Member of the Wisconsin State Assembly
- In office January 7, 1985 – January 2, 1989
- Preceded by: Sharon Metz
- Succeeded by: Marc C. Duff
- Constituency: 84th district
- In office January 3, 1983 – January 7, 1985
- Preceded by: Jule Berndt
- Succeeded by: William Berndt
- Constituency: 30th district
- In office April 14, 1982 – January 3, 1983
- Preceded by: John C. Shabaz
- Succeeded by: William J. Rogers
- Constituency: 83rd district

Personal details
- Born: June 25, 1951 (age 75) Waukesha, Wisconsin, U.S.
- Alma mater: Marquette University Marquette University Law School
- Profession: lawyer, politician

= John C. Schober =

American politician

John C. Schober (born June 25, 1951) is an American lawyer and politician.

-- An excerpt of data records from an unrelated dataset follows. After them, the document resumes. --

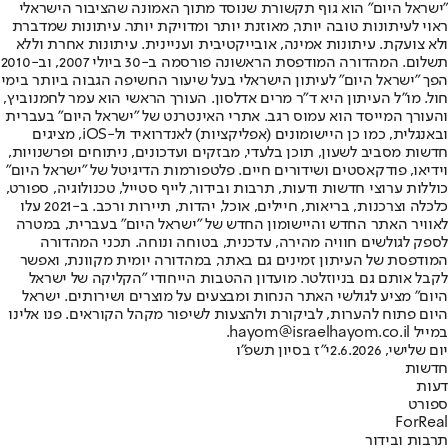
"ישראל היום" הוא גוף תקשורת שנוסד מתוך האמונה שהציבור הישראלי
ראוי לעיתונות טובה יותר, מאוזנת יותר ומדויקת יותר. עיתונות שמדברת
ולא צועקת. עיתונות אמינה, אובייקטיבית ועניינית. עיתונות אחרת וללא
תשלום. המהדורה המודפסת הראשונה פורסמה ב-30 ביולי 2007, וב-2010
הפך "ישראל היום" לעיתון הישראלי בעל שיעור החשיפה הגבוה ביותר בימי
חול. מו"ל העיתון היא ד"ר מרים אדלסון. העורך הראשי הוא עמר לחמנוביץ,
והעורך המייסד הוא עמוס רגב. אתרי האינטרנט של "ישראל היום" בעברית
ובאנגלית, כמו כן היישומונים (אפליקציות) לאנדרואיד ול-iOS, מציגים
חדשות מסביב לשעון, תוכן בלעדי, מבזקים ועדכונים, ניתוחים ופרשנויות,
וידיאו, פודקאסטים ושידורים חיים. פלטפורמות הדיגיטל של "ישראל היום"
כוללות ערוצי חדשות ודעות, תרבות ובידור, לייף סטייל, טכנולוגיה, ספורט,
כלכלה וצרכנות, בריאות, חיילים, אוכל, יהדות, תיירות ורכב. ב-2021 עלו
לאוויר האתר החדש והיישומון החדש של "ישראל היום" בעברית, במטרה
לספק לגולשים חוויה מהירה, עדכנית, בטוחה ונוחה. תכני המהדורה
המודפסת של העיתון זמינים גם באתר, במהדורה יומית מקוונת, ואפשר
לקבל אותם גם בניוזלטר. מועדון ההטבות הייחודי "הקליקה של ישראל
היום" מציע לגולשי האתר הנחות ומבצעים על מוצרים ושירותים. ישראל
היום פתוח להערות, לביקורת ולהצעות לשיפור מקהל הקוראים. פנו אלינו
במייל hayom@israelhayom.co.il.
יום שלישי, 2.6.2026
י"ז בסיון תשפ"ו
חדשות
דעות
ספורט
ForReal
תרבות ובידור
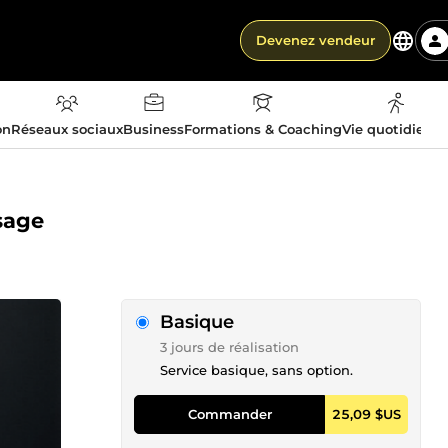
Devenez vendeur
on
Réseaux sociaux
Business
Formations & Coaching
Vie quotidienn
ssage
Basique
3 jours de réalisation
Service basique, sans option.
Commander
25,09 $US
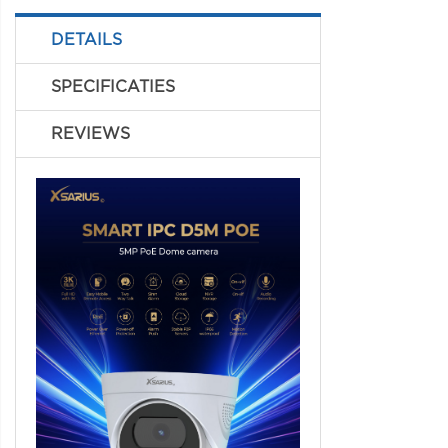
DETAILS
SPECIFICATIES
REVIEWS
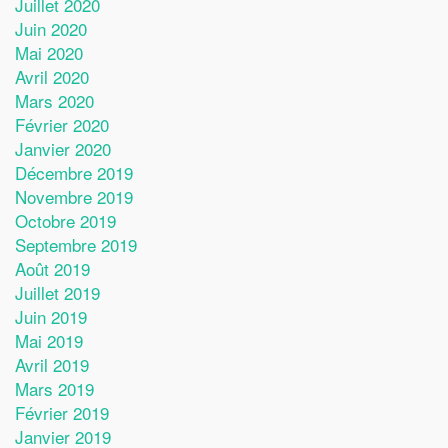
Juillet 2020
Juin 2020
Mai 2020
Avril 2020
Mars 2020
Février 2020
Janvier 2020
Décembre 2019
Novembre 2019
Octobre 2019
Septembre 2019
Août 2019
Juillet 2019
Juin 2019
Mai 2019
Avril 2019
Mars 2019
Février 2019
Janvier 2019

Born in Waukesha, Wisconsin, Schober graduated from New Berlin High School in New Berlin, Wisconsin. He received his bachelor's degree from Marquette University and his J.D. degree from Marquette University Law School. Schober practiced law in New Berlin and village attorney for Big Bend, Wisconsin. Schober served on the New Berlin Common Council (city council), and was president of the council. In the April 1982 special election, Schober was elected to the Wisconsin State Assembly as a Republican and then served until 1989.